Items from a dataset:
•••••

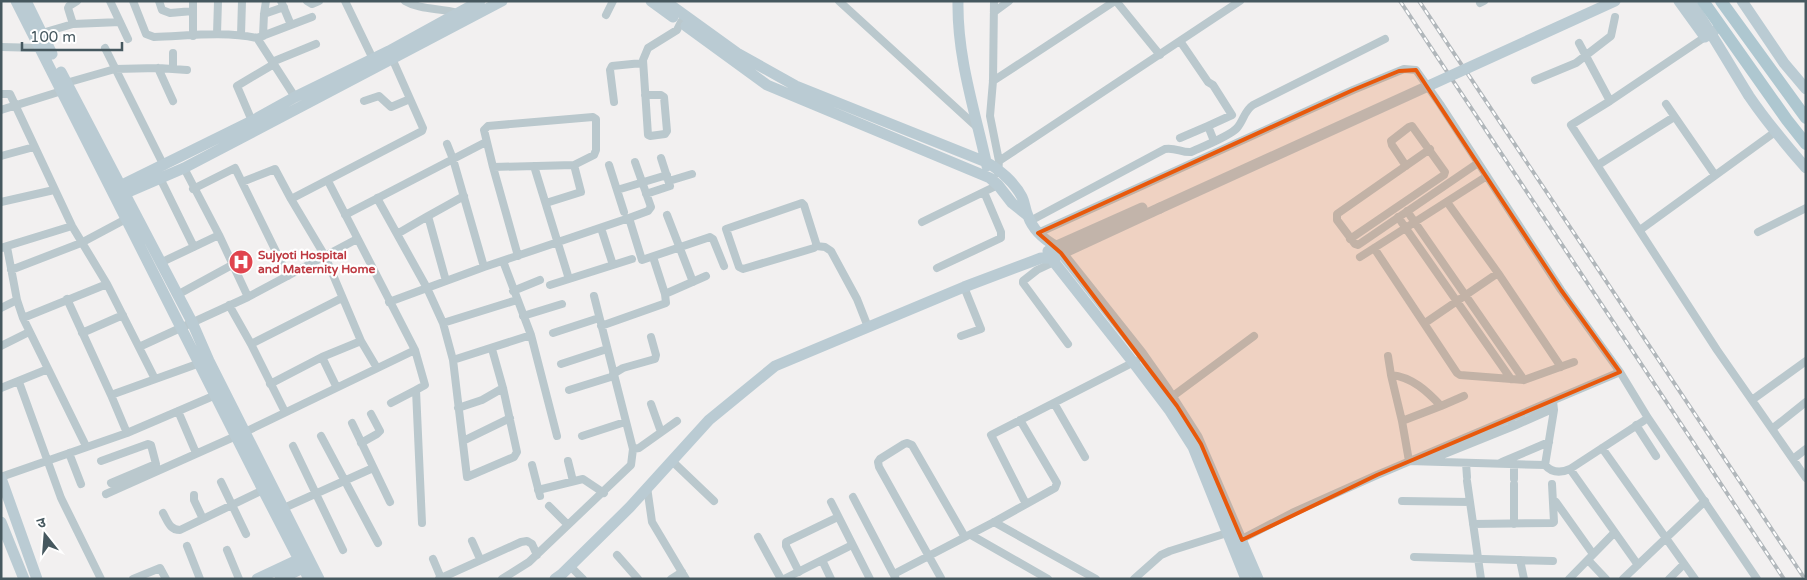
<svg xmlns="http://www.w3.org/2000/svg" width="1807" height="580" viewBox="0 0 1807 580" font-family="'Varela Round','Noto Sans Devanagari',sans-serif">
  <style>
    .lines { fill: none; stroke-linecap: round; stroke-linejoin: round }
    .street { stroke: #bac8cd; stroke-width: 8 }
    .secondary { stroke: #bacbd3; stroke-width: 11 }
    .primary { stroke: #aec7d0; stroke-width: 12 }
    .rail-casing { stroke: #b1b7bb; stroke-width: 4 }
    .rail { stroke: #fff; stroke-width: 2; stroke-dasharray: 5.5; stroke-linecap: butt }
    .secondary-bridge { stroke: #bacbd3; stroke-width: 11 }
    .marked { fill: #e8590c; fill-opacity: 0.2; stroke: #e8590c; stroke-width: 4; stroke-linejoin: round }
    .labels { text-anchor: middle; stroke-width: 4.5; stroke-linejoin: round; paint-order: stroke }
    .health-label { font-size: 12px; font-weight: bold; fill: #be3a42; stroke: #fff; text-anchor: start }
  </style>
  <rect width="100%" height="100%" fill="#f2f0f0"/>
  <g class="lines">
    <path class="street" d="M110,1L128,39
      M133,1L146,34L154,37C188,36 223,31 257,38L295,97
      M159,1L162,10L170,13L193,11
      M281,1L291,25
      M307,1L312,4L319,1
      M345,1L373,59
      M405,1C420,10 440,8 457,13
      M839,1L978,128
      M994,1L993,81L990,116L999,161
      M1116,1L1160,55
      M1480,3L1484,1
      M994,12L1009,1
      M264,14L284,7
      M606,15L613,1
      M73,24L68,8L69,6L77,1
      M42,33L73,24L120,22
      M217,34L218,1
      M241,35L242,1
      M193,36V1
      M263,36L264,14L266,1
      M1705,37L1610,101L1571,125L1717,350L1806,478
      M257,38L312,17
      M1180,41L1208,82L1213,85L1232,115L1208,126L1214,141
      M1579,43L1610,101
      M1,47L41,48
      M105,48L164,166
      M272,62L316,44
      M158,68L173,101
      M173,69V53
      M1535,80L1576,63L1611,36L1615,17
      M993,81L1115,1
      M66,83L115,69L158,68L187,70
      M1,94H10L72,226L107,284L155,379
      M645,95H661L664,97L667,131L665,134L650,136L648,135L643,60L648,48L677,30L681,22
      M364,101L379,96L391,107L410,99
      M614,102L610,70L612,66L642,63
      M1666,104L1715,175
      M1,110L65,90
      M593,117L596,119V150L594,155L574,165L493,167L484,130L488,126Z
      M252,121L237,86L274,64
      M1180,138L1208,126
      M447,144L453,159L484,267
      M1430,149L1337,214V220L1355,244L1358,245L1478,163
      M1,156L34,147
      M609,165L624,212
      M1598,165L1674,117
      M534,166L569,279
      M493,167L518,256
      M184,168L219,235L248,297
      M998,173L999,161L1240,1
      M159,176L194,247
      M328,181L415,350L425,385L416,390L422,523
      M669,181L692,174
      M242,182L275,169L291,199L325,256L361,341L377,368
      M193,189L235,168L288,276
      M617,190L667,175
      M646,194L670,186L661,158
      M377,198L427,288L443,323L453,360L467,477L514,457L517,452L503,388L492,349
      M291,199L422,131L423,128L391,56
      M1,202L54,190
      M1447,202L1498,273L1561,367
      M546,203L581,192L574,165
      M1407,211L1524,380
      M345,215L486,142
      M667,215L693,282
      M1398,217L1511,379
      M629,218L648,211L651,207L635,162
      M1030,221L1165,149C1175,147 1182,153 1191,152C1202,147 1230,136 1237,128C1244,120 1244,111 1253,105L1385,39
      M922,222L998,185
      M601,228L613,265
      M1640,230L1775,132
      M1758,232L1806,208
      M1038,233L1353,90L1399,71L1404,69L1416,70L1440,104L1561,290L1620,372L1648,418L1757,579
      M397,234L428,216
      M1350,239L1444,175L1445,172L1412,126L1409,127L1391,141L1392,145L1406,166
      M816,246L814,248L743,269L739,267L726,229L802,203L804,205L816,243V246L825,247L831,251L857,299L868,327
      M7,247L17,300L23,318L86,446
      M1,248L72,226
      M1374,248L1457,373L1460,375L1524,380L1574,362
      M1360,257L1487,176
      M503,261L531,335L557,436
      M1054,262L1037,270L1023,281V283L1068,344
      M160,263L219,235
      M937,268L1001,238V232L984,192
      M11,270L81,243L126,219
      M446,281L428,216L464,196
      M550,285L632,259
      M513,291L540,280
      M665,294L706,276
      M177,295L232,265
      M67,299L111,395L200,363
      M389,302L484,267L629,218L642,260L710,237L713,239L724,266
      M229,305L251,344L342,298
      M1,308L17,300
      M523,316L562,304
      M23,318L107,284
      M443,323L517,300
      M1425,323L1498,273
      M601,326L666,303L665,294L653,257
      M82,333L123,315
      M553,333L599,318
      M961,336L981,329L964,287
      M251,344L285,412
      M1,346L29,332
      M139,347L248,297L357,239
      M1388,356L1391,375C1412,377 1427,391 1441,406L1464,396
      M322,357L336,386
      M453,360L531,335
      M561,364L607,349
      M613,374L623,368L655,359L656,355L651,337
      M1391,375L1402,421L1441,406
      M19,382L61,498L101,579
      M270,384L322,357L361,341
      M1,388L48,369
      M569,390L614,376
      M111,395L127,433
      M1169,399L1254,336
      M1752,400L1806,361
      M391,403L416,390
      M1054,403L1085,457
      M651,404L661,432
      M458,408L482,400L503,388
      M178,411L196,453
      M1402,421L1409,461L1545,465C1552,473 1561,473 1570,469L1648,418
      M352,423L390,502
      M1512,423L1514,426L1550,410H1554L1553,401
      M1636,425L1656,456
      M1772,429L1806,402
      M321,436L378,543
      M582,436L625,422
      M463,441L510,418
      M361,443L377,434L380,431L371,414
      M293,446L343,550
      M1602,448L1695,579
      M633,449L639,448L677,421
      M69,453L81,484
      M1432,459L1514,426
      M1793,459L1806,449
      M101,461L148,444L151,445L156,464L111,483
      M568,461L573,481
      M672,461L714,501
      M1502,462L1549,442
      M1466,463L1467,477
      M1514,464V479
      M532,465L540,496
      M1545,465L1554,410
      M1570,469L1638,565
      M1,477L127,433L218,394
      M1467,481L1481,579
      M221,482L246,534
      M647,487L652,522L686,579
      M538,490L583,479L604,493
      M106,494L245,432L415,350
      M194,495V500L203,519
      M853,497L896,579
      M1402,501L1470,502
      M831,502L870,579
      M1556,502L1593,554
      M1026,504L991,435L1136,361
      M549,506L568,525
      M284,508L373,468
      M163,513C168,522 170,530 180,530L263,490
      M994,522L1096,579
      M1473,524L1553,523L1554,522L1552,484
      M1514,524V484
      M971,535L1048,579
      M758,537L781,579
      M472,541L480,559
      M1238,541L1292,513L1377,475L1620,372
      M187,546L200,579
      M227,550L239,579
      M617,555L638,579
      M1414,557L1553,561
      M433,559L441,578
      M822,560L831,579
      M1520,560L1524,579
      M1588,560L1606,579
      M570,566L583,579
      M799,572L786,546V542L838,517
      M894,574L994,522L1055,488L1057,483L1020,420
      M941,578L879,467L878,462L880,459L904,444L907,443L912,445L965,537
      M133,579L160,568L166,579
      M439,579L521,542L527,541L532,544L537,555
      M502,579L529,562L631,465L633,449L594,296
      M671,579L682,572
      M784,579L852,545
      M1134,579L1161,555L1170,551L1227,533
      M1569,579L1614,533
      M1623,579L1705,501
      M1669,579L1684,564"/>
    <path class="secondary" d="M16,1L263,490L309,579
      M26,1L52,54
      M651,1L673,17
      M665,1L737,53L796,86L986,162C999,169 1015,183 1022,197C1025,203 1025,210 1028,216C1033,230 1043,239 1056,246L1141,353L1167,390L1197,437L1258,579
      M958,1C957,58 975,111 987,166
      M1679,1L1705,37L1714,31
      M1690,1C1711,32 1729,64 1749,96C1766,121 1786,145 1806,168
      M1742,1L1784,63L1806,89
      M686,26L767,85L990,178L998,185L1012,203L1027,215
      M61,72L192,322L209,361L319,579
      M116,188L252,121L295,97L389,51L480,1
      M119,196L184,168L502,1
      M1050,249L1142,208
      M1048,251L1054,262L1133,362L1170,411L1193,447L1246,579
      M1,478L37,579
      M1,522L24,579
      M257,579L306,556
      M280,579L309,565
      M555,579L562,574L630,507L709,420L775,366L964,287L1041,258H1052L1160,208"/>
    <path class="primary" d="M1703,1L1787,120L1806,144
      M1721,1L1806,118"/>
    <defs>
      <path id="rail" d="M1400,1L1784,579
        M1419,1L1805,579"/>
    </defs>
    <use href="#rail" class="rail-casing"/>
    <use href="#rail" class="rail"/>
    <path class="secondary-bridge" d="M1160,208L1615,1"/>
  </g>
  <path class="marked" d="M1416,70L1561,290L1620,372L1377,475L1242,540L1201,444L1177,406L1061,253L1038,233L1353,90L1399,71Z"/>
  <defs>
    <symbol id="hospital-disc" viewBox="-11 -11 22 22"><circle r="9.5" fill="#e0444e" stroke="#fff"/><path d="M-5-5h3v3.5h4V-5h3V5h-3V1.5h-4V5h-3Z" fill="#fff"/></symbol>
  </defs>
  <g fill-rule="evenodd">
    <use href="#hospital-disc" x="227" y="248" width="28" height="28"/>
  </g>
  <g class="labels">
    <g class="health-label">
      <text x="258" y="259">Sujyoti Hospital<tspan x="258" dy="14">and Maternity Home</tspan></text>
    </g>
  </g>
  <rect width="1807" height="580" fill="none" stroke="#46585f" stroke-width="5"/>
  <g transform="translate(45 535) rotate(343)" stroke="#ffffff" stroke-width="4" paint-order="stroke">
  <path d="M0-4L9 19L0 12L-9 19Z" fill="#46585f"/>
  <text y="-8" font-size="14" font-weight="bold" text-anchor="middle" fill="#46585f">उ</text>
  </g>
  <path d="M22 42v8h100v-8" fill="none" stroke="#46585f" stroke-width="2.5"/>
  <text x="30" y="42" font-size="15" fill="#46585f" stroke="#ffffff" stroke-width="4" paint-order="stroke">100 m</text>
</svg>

•••••

Goal of the exercise: Return exactly, and only, the lines above starting at the line that contains "none; stroke-linecap: round;" and ending at the line that contains "M66,83L115,69L158,68L187,70".

Answer area:
    .lines { fill: none; stroke-linecap: round; stroke-linejoin: round }
    .street { stroke: #bac8cd; stroke-width: 8 }
    .secondary { stroke: #bacbd3; stroke-width: 11 }
    .primary { stroke: #aec7d0; stroke-width: 12 }
    .rail-casing { stroke: #b1b7bb; stroke-width: 4 }
    .rail { stroke: #fff; stroke-width: 2; stroke-dasharray: 5.5; stroke-linecap: butt }
    .secondary-bridge { stroke: #bacbd3; stroke-width: 11 }
    .marked { fill: #e8590c; fill-opacity: 0.2; stroke: #e8590c; stroke-width: 4; stroke-linejoin: round }
    .labels { text-anchor: middle; stroke-width: 4.5; stroke-linejoin: round; paint-order: stroke }
    .health-label { font-size: 12px; font-weight: bold; fill: #be3a42; stroke: #fff; text-anchor: start }
  </style>
  <rect width="100%" height="100%" fill="#f2f0f0"/>
  <g class="lines">
    <path class="street" d="M110,1L128,39
      M133,1L146,34L154,37C188,36 223,31 257,38L295,97
      M159,1L162,10L170,13L193,11
      M281,1L291,25
      M307,1L312,4L319,1
      M345,1L373,59
      M405,1C420,10 440,8 457,13
      M839,1L978,128
      M994,1L993,81L990,116L999,161
      M1116,1L1160,55
      M1480,3L1484,1
      M994,12L1009,1
      M264,14L284,7
      M606,15L613,1
      M73,24L68,8L69,6L77,1
      M42,33L73,24L120,22
      M217,34L218,1
      M241,35L242,1
      M193,36V1
      M263,36L264,14L266,1
      M1705,37L1610,101L1571,125L1717,350L1806,478
      M257,38L312,17
      M1180,41L1208,82L1213,85L1232,115L1208,126L1214,141
      M1579,43L1610,101
      M1,47L41,48
      M105,48L164,166
      M272,62L316,44
      M158,68L173,101
      M173,69V53
      M1535,80L1576,63L1611,36L1615,17
      M993,81L1115,1
      M66,83L115,69L158,68L187,70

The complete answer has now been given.